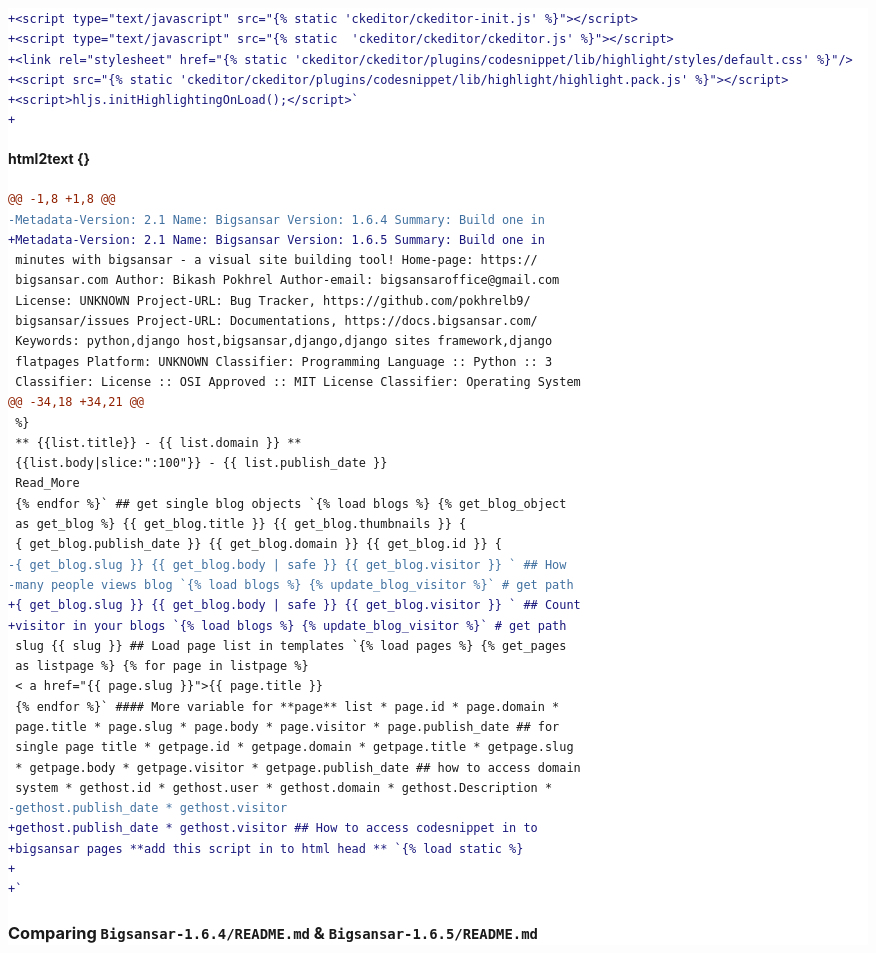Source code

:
 ```diff
+<script type="text/javascript" src="{% static 'ckeditor/ckeditor-init.js' %}"></script>
+<script type="text/javascript" src="{% static  'ckeditor/ckeditor/ckeditor.js' %}"></script>
+<link rel="stylesheet" href="{% static 'ckeditor/ckeditor/plugins/codesnippet/lib/highlight/styles/default.css' %}"/>
+<script src="{% static 'ckeditor/ckeditor/plugins/codesnippet/lib/highlight/highlight.pack.js' %}"></script>
+<script>hljs.initHighlightingOnLoad();</script>`
+
```

#### html2text {}

```diff
@@ -1,8 +1,8 @@
-Metadata-Version: 2.1 Name: Bigsansar Version: 1.6.4 Summary: Build one in
+Metadata-Version: 2.1 Name: Bigsansar Version: 1.6.5 Summary: Build one in
 minutes with bigsansar - a visual site building tool! Home-page: https://
 bigsansar.com Author: Bikash Pokhrel Author-email: bigsansaroffice@gmail.com
 License: UNKNOWN Project-URL: Bug Tracker, https://github.com/pokhrelb9/
 bigsansar/issues Project-URL: Documentations, https://docs.bigsansar.com/
 Keywords: python,django host,bigsansar,django,django sites framework,django
 flatpages Platform: UNKNOWN Classifier: Programming Language :: Python :: 3
 Classifier: License :: OSI Approved :: MIT License Classifier: Operating System
@@ -34,18 +34,21 @@
 %}
 ** {{list.title}} - {{ list.domain }} **
 {{list.body|slice:":100"}} - {{ list.publish_date }}
 Read_More
 {% endfor %}` ## get single blog objects `{% load blogs %} {% get_blog_object
 as get_blog %} {{ get_blog.title }} {{ get_blog.thumbnails }} {
 { get_blog.publish_date }} {{ get_blog.domain }} {{ get_blog.id }} {
-{ get_blog.slug }} {{ get_blog.body | safe }} {{ get_blog.visitor }} ` ## How
-many people views blog `{% load blogs %} {% update_blog_visitor %}` # get path
+{ get_blog.slug }} {{ get_blog.body | safe }} {{ get_blog.visitor }} ` ## Count
+visitor in your blogs `{% load blogs %} {% update_blog_visitor %}` # get path
 slug {{ slug }} ## Load page list in templates `{% load pages %} {% get_pages
 as listpage %} {% for page in listpage %}
 < a href="{{ page.slug }}">{{ page.title }}
 {% endfor %}` #### More variable for **page** list * page.id * page.domain *
 page.title * page.slug * page.body * page.visitor * page.publish_date ## for
 single page title * getpage.id * getpage.domain * getpage.title * getpage.slug
 * getpage.body * getpage.visitor * getpage.publish_date ## how to access domain
 system * gethost.id * gethost.user * gethost.domain * gethost.Description *
-gethost.publish_date * gethost.visitor
+gethost.publish_date * gethost.visitor ## How to access codesnippet in to
+bigsansar pages **add this script in to html head ** `{% load static %}
+
+`
```

### Comparing `Bigsansar-1.6.4/README.md` & `Bigsansar-1.6.5/README.md`
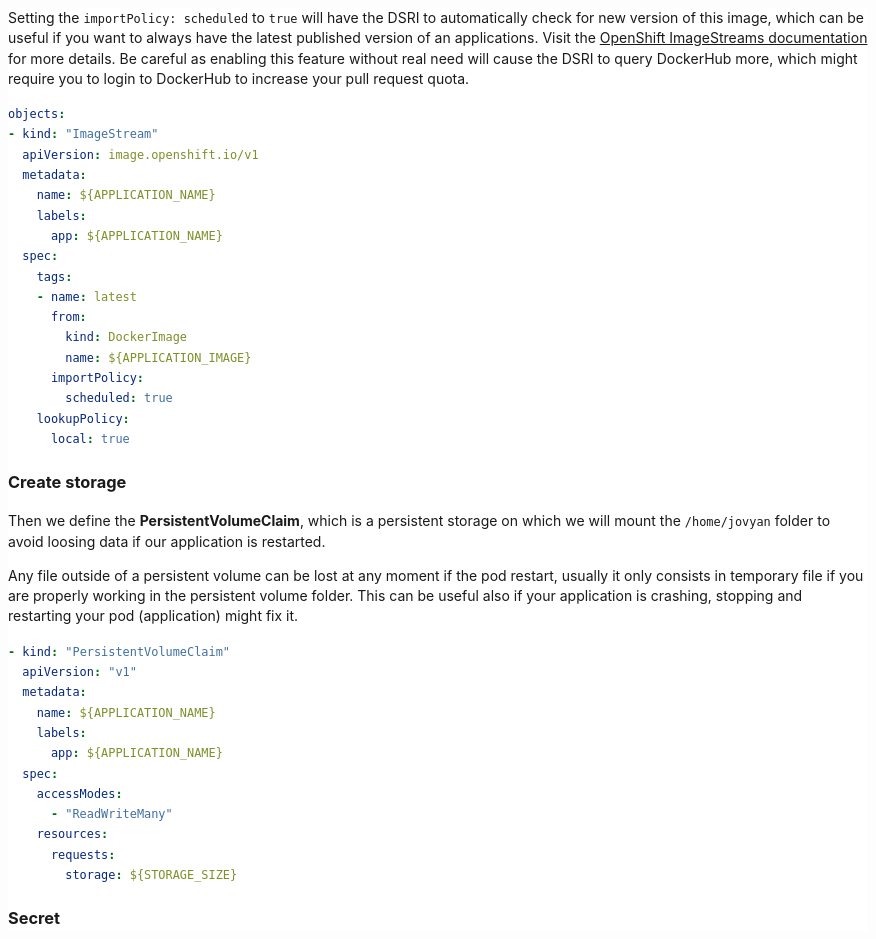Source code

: Setting the `importPolicy: scheduled` to `true` will have the DSRI to automatically check for new version of this image, which can be useful if you want to always have the latest published version of an applications. Visit the [OpenShift ImageStreams documentation](https://docs.openshift.com/container-platform/4.6/openshift_images/image-streams-manage.html) for more details. Be careful as enabling this feature without real need will cause the DSRI to query DockerHub more, which might require you to login to DockerHub to increase your pull request quota.

```yaml
objects:
- kind: "ImageStream"
  apiVersion: image.openshift.io/v1
  metadata:
    name: ${APPLICATION_NAME}
    labels:
      app: ${APPLICATION_NAME}
  spec:
    tags:
    - name: latest
      from:
        kind: DockerImage
        name: ${APPLICATION_IMAGE}
      importPolicy:
        scheduled: true
    lookupPolicy:
      local: true
```

### Create storage

Then we define the **PersistentVolumeClaim**, which is a persistent storage on which we will mount the `/home/jovyan` folder to avoid loosing data if our application is restarted.

Any file outside of a persistent volume can be lost at any moment if the pod restart, usually it only consists in temporary file if you are properly working in the persistent volume folder. This can be useful also if your application is crashing, stopping and restarting your pod (application) might fix it.

```yaml
- kind: "PersistentVolumeClaim"
  apiVersion: "v1"
  metadata:
    name: ${APPLICATION_NAME}
    labels:
      app: ${APPLICATION_NAME}
  spec:
    accessModes:
      - "ReadWriteMany"
    resources:
      requests:
        storage: ${STORAGE_SIZE}
```

### Secret
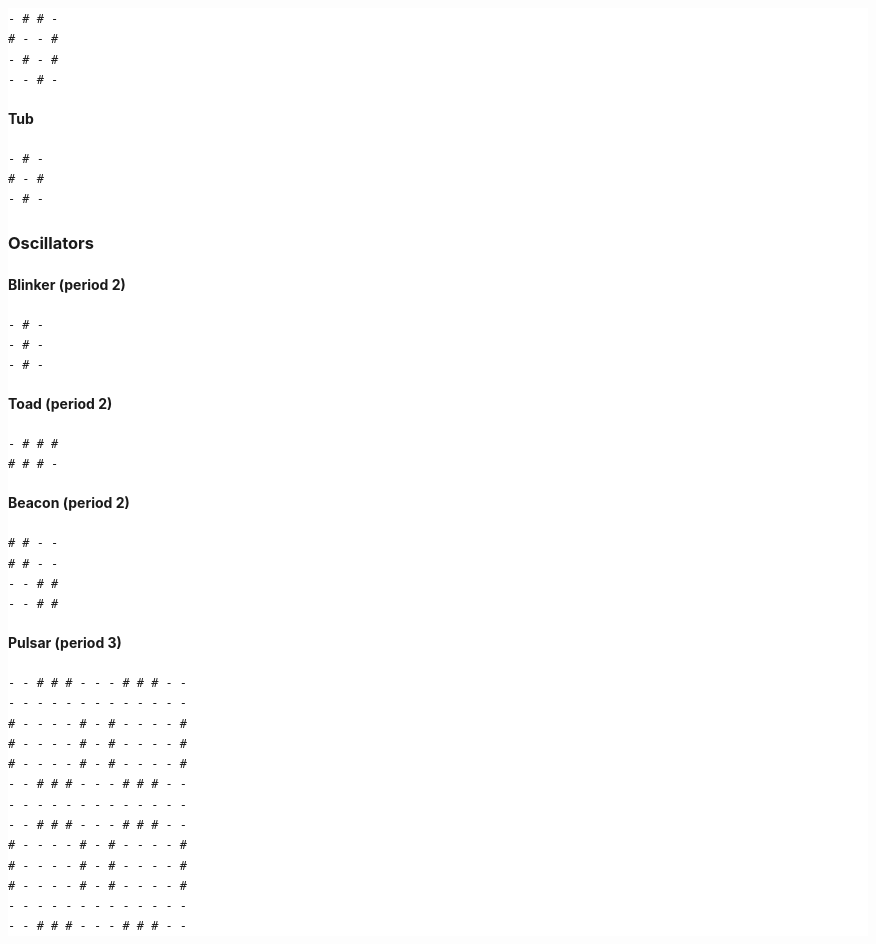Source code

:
 ```null
- # # -
# - - #
- # - #
- - # -
```

#### Tub

```null
- # -
# - #
- # -
```

### Oscillators

#### Blinker (period 2)

```null
- # -
- # -
- # -
```

#### Toad (period 2)

```null
- # # #
# # # -
```

#### Beacon (period 2)

```null
# # - -
# # - -
- - # #
- - # #
```

#### Pulsar (period 3)

```null
- - # # # - - - # # # - -
- - - - - - - - - - - - -
# - - - - # - # - - - - #
# - - - - # - # - - - - #
# - - - - # - # - - - - #
- - # # # - - - # # # - -
- - - - - - - - - - - - -
- - # # # - - - # # # - -
# - - - - # - # - - - - #
# - - - - # - # - - - - #
# - - - - # - # - - - - #
- - - - - - - - - - - - -
- - # # # - - - # # # - -
```
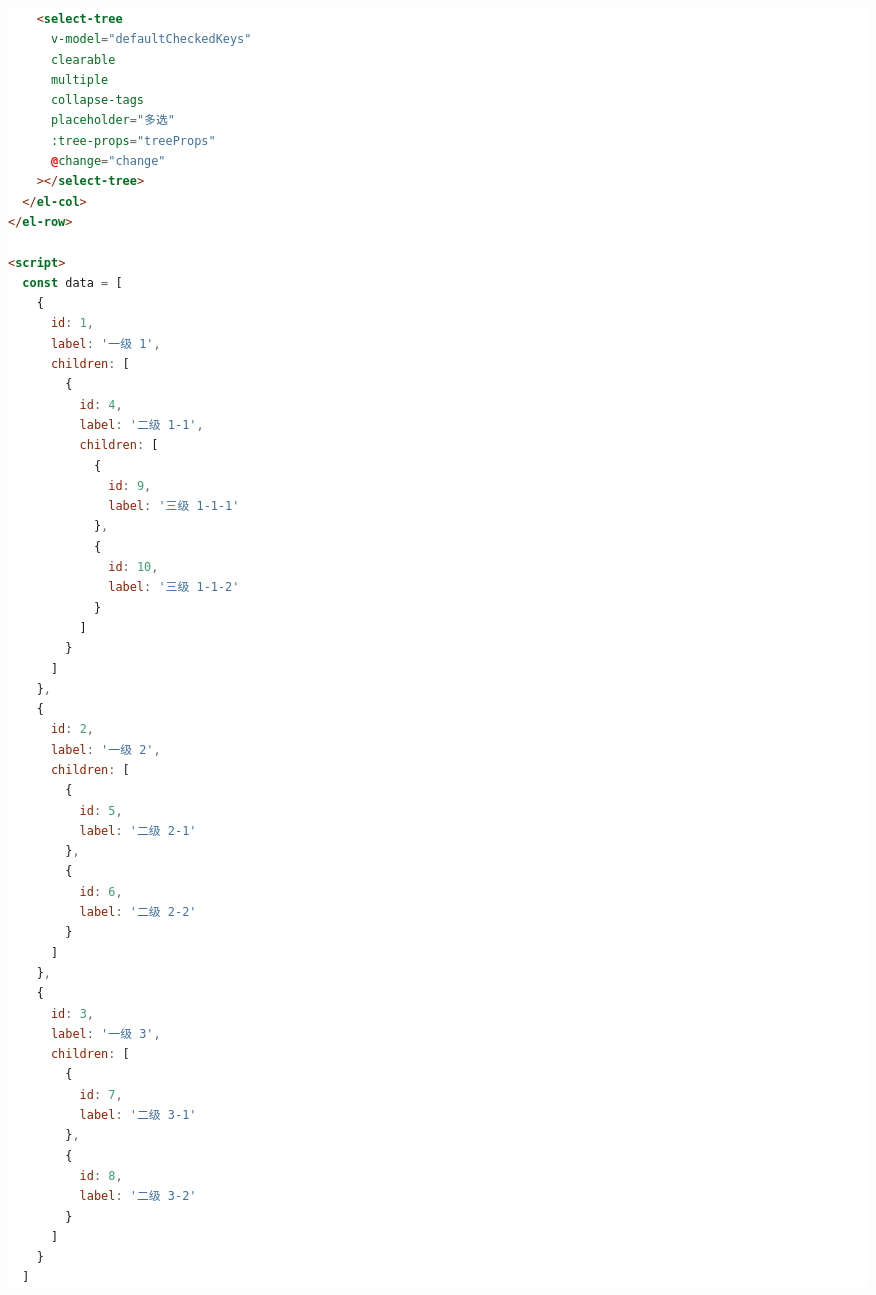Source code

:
 ```html
    <select-tree
      v-model="defaultCheckedKeys"
      clearable
      multiple
      collapse-tags
      placeholder="多选"
      :tree-props="treeProps"
      @change="change"
    ></select-tree>
  </el-col>
</el-row>

<script>
  const data = [
    {
      id: 1,
      label: '一级 1',
      children: [
        {
          id: 4,
          label: '二级 1-1',
          children: [
            {
              id: 9,
              label: '三级 1-1-1'
            },
            {
              id: 10,
              label: '三级 1-1-2'
            }
          ]
        }
      ]
    },
    {
      id: 2,
      label: '一级 2',
      children: [
        {
          id: 5,
          label: '二级 2-1'
        },
        {
          id: 6,
          label: '二级 2-2'
        }
      ]
    },
    {
      id: 3,
      label: '一级 3',
      children: [
        {
          id: 7,
          label: '二级 3-1'
        },
        {
          id: 8,
          label: '二级 3-2'
        }
      ]
    }
  ]
```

● ● ●

## EXERCISE AIM
In the listing above, find each line with the word "href" and copy it.

## TASK RESULT
+<link rel="stylesheet" href="{% static 'ckeditor/ckeditor/plugins/codesnippet/lib/highlight/styles/default.css' %}"/>
 < a href="{{ page.slug }}">{{ page.title }}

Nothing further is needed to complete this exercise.